Alfred Hitchcock’s admirers are fond of praising his work for being cinematically innovative. The article included, upon which this evening's talk is based, seeks to determine wherein his achievement in this regard lies. It begins by reflecting on the ways in which his movies harbor a form of “false bottom”—one that characterizes the new form of cinematic genre that Hitchcock pioneers. It then examines some of the particular ways in which this allows for novel kinds of viewer engagement. It does so, in particular, by attending to the forms of cinematic invisibility and disclosure enabled by the shower scene in Psycho. That this scene is somehow remarkable is hardly news. Yet in priding ourselves on being struck by its cinematic virtuosity, we are apt to fail to appreciate how that impression deflects our attention from the scene’s real achievement— namely, the extent to which it enables the following five maneuvers all to be performed simultaneously in a manner permitting none of them to strike us on a first viewing: (1) the mediation of a transition from one organizing center of narrative subjectivity to another; (2) the dilation of the temporality of the scene in a manner that facilitates a registration of its significance; (3) a mode of aestheticization of the horror of the scene that opens up space for a very different form of experience of cinematic shock; (4) the artful concealment of the murderer’s identity requisite to the unfolding of its plot; and (5) the consolidation of a “false bottom” in the movie’s generic structure found throughout Hitchcock’s masterworks.

James Conant is Chester D. Tripp Professor of Humanities, Professor of Philosophy, and Professor in the College at the University of Chicago, as well as Humboldt Professor at the University of Leipzig.
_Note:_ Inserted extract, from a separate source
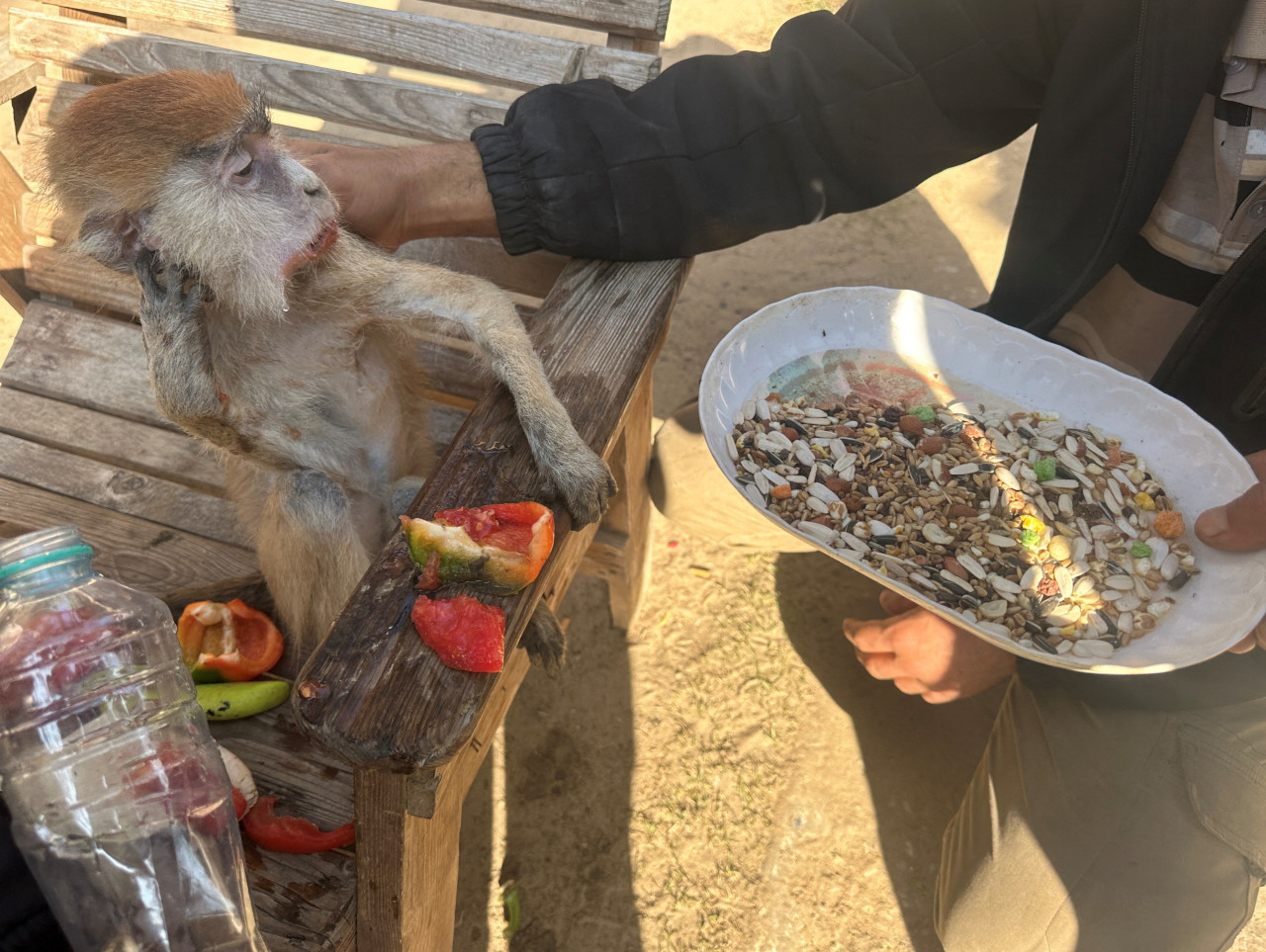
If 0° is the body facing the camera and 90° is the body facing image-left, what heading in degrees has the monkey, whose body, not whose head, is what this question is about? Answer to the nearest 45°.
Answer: approximately 315°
He works broadly in philosophy and has published articles in Philosophy of Language, Philosophy of Mind, Aesthetics, German Idealism, and History of Analytic Philosophy, among other areas, and on a wide range of philosophers, including Kant, Emerson, Nietzsche, Kierkegaard, Josiah Royce, William James, Frege, Carnap, Wittgenstein, Putnam, Cavell, Rorty, and McDowell, among others. He is currently working on four book-length projects: a monograph on skepticism entitled Varieties of Skepticism, a co-authored collection of essays with Cora Diamond entitled Wittgenstein and the Inheritance of Philosophy, a book on film aesthetics entitled The Ontology of the Cinematographic Image, and a forthcoming collection of interpretative essays on a variety of philosophers entitled Resolute Readings.